* YOUR TASK
Only the lines of the listing below that run from the line with "Recorded. Looks left: 8." through the line with "Picture 4: the" are to be set down, word for word. Pictures stay out.

* INPUT DATA
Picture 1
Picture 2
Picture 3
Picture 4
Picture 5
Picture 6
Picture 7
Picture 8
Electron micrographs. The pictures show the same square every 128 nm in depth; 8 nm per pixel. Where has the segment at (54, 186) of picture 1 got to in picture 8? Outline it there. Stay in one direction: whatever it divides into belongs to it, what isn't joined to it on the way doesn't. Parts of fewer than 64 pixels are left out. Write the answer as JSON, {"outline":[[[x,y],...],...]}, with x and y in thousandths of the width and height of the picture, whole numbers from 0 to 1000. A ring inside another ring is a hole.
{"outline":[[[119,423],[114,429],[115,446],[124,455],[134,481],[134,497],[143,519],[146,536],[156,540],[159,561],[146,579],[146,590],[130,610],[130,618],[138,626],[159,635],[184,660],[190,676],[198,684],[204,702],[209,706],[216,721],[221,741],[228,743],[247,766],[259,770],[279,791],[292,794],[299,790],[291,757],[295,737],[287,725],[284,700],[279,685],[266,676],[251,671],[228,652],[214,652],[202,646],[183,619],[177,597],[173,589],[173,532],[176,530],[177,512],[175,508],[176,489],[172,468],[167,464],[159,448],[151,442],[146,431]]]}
...
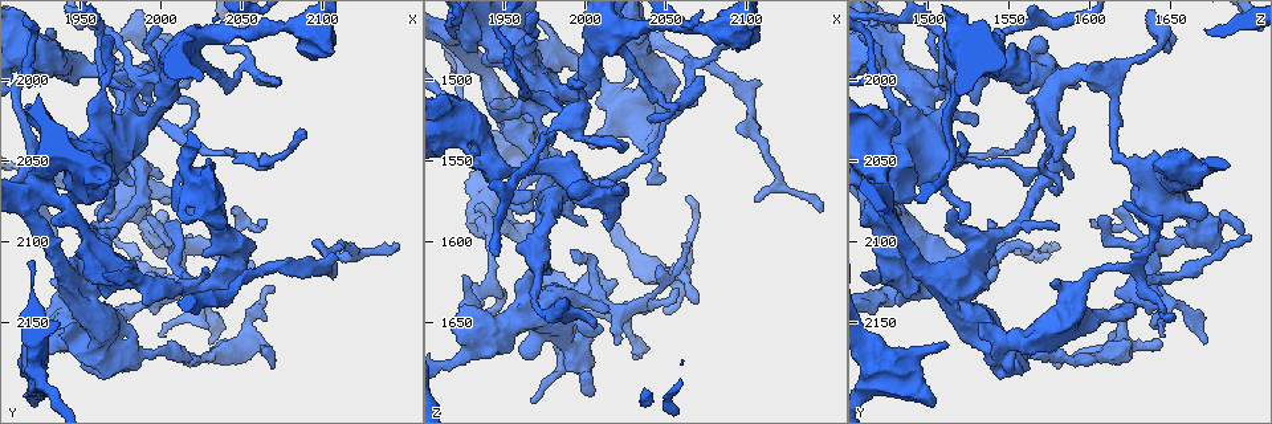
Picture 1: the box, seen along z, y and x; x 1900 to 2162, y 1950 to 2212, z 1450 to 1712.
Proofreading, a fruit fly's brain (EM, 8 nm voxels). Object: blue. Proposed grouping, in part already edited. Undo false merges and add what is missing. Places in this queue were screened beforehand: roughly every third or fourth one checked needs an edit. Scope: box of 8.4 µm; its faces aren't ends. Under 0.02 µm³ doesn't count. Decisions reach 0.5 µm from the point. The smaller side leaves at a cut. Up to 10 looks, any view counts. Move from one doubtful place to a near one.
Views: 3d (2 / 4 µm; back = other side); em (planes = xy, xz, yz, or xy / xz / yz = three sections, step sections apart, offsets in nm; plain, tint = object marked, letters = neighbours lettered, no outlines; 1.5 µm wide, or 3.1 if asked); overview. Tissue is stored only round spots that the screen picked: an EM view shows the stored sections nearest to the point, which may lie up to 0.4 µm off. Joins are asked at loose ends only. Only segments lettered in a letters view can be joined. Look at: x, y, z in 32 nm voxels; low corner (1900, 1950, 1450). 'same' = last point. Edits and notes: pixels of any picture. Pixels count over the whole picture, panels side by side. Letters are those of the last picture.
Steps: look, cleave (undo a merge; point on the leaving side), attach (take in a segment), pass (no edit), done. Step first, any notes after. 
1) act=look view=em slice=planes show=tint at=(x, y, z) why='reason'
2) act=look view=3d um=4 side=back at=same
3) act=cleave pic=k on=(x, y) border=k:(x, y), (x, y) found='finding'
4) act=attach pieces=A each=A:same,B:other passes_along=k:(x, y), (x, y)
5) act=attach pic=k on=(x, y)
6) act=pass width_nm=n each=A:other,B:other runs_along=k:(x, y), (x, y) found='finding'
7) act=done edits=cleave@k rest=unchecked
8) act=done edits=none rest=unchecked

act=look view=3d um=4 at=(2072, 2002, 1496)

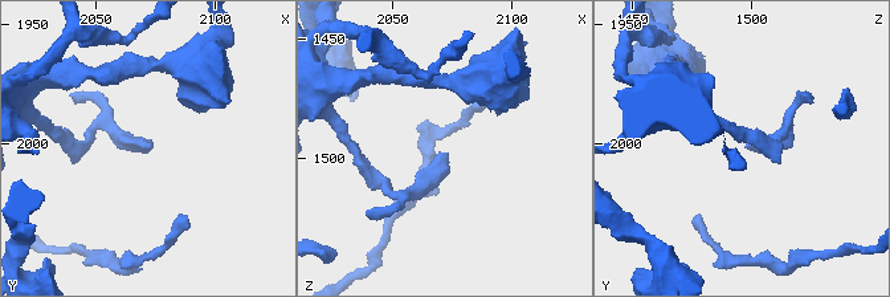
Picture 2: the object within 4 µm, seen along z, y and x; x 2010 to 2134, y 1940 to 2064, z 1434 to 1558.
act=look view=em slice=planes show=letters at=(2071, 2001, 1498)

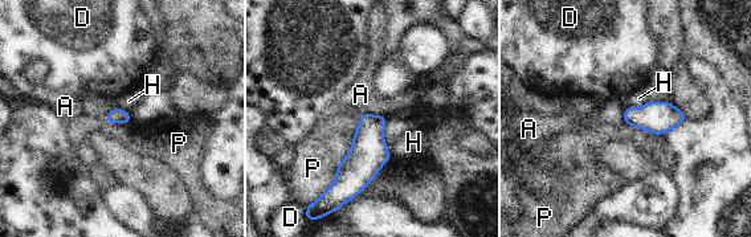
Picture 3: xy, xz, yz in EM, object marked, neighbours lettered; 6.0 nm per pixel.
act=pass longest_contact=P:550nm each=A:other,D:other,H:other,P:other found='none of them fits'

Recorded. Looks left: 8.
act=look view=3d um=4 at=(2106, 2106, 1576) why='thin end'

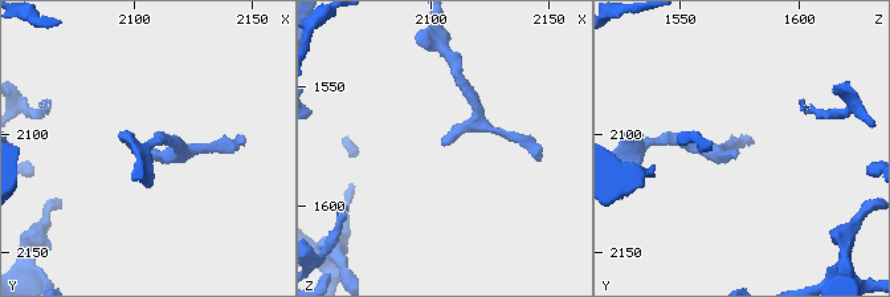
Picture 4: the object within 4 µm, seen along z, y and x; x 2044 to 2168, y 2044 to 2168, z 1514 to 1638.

* OUTPUT
Recorded. Looks left: 8.
act=look view=3d um=4 at=(2106, 2106, 1576) why='thin end'

Picture 4: the object within 4 µm, seen along z, y and x; x 2044 to 2168, y 2044 to 2168, z 1514 to 1638.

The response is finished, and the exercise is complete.